Instructions for the task:
Please read the records below and return each line holding the string "alta".

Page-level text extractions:
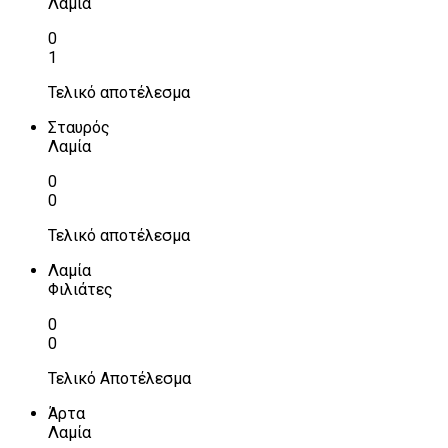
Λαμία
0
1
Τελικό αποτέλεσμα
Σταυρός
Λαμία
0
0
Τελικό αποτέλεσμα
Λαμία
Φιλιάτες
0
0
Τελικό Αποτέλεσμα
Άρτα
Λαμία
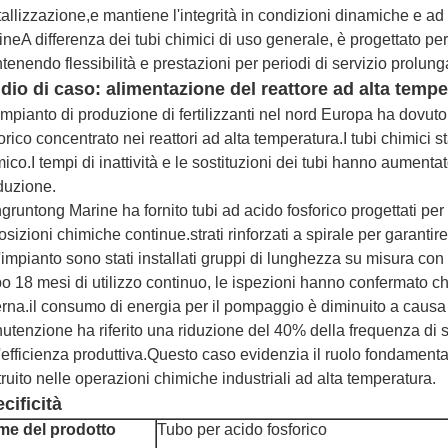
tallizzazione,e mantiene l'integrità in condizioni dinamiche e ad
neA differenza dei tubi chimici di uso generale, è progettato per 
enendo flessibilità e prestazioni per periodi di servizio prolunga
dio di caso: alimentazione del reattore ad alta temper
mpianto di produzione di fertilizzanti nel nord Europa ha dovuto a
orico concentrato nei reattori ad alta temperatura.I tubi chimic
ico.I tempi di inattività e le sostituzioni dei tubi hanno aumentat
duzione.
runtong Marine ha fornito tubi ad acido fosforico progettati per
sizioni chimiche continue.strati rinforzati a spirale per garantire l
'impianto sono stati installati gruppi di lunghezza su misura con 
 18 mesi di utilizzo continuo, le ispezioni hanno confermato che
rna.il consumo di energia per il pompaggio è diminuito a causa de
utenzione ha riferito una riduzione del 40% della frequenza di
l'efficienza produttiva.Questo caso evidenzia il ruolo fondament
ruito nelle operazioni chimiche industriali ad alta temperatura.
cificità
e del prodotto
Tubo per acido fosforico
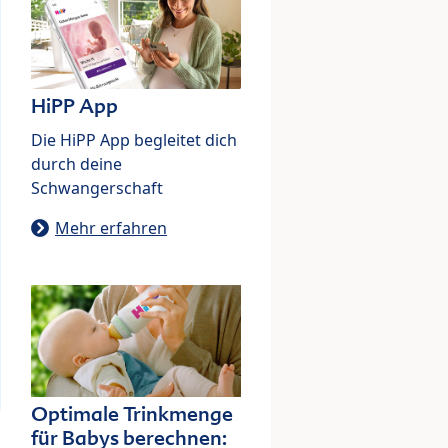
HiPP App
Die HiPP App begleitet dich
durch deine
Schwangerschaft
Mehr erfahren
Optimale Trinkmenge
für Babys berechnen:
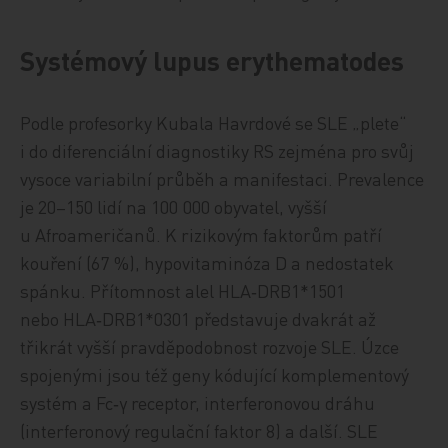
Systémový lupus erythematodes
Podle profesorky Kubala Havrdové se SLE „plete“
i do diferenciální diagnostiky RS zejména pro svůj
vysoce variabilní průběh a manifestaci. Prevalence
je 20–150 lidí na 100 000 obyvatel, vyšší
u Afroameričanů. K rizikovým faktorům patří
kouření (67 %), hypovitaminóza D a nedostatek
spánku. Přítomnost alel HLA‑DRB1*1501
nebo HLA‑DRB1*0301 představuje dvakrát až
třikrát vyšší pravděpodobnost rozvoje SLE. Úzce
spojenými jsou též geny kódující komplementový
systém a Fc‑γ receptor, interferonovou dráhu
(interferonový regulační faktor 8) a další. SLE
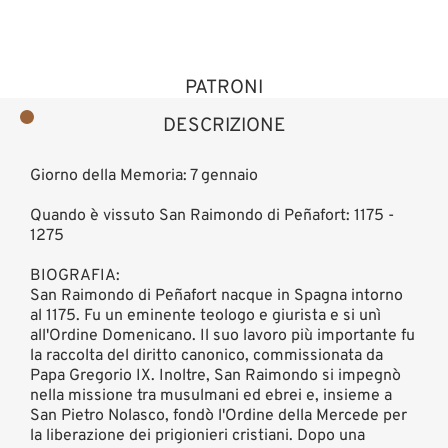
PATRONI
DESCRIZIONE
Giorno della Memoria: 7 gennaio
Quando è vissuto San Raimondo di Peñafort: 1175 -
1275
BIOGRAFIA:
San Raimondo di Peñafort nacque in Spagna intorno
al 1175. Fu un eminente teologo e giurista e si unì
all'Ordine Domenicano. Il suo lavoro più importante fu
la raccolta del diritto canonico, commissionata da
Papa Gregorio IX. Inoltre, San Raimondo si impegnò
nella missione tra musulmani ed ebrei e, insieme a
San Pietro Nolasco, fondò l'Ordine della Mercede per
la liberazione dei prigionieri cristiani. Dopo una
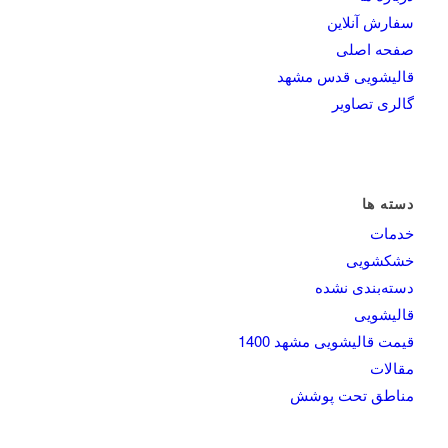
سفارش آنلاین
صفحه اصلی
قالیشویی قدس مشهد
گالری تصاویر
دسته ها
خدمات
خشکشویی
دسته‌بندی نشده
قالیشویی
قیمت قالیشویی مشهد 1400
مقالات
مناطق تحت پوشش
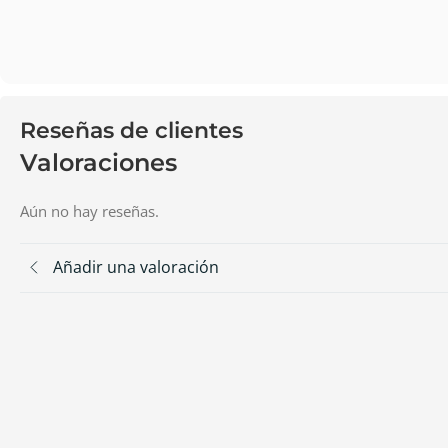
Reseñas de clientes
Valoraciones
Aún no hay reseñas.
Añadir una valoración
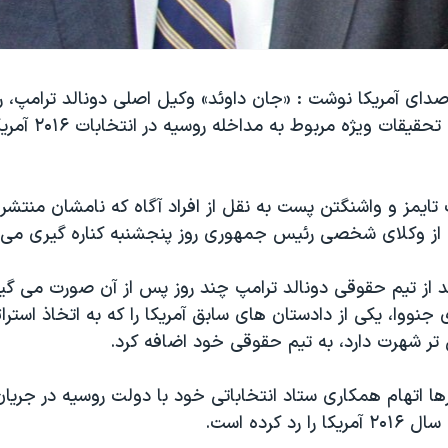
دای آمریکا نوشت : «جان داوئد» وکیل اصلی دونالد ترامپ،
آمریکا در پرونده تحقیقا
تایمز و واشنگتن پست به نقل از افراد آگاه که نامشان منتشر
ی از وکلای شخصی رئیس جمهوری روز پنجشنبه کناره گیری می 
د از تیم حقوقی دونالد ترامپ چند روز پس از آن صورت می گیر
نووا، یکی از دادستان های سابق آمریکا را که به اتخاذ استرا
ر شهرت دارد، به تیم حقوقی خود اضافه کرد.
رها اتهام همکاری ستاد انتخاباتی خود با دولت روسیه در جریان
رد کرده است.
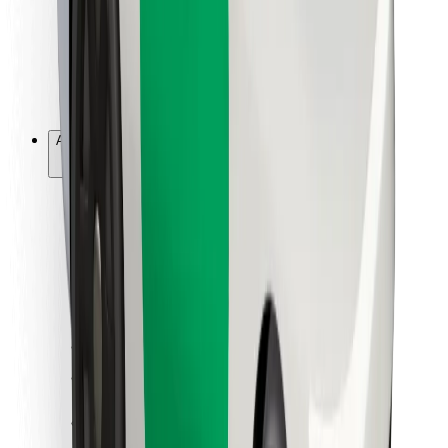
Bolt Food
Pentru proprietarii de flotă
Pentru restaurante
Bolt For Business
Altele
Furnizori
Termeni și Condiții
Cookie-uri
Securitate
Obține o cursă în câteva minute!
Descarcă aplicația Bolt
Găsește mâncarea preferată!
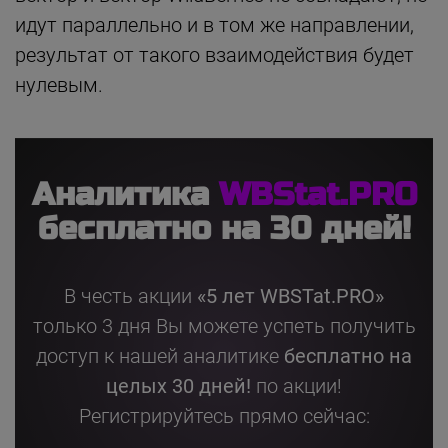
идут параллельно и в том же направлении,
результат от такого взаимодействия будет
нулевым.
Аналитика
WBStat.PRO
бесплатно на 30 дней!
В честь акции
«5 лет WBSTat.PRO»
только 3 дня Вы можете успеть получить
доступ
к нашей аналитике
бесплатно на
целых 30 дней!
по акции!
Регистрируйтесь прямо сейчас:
* * *
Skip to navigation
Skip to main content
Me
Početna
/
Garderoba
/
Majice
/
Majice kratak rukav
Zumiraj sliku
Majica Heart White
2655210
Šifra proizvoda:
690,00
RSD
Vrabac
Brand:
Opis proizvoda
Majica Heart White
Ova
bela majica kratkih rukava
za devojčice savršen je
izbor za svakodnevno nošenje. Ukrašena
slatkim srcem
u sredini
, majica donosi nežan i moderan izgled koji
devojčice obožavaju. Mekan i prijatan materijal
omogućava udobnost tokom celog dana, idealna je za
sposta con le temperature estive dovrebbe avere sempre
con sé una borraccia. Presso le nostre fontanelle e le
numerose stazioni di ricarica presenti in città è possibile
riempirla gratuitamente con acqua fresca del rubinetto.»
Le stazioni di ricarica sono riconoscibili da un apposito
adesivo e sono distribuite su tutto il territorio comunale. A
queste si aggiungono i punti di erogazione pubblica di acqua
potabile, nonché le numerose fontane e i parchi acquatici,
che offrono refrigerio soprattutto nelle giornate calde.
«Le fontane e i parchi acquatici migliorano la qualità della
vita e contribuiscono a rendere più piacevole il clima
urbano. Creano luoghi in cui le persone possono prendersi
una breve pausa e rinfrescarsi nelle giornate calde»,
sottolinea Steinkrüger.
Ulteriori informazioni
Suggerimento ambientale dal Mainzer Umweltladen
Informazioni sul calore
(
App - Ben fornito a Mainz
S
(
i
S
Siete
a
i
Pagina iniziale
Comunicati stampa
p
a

Output of the task:
dio di caso: alimentazione del reattore ad alta temper
orico concentrato nei reattori ad alta temperatura.I tubi chimic
ruito nelle operazioni chimiche industriali ad alta temperatura.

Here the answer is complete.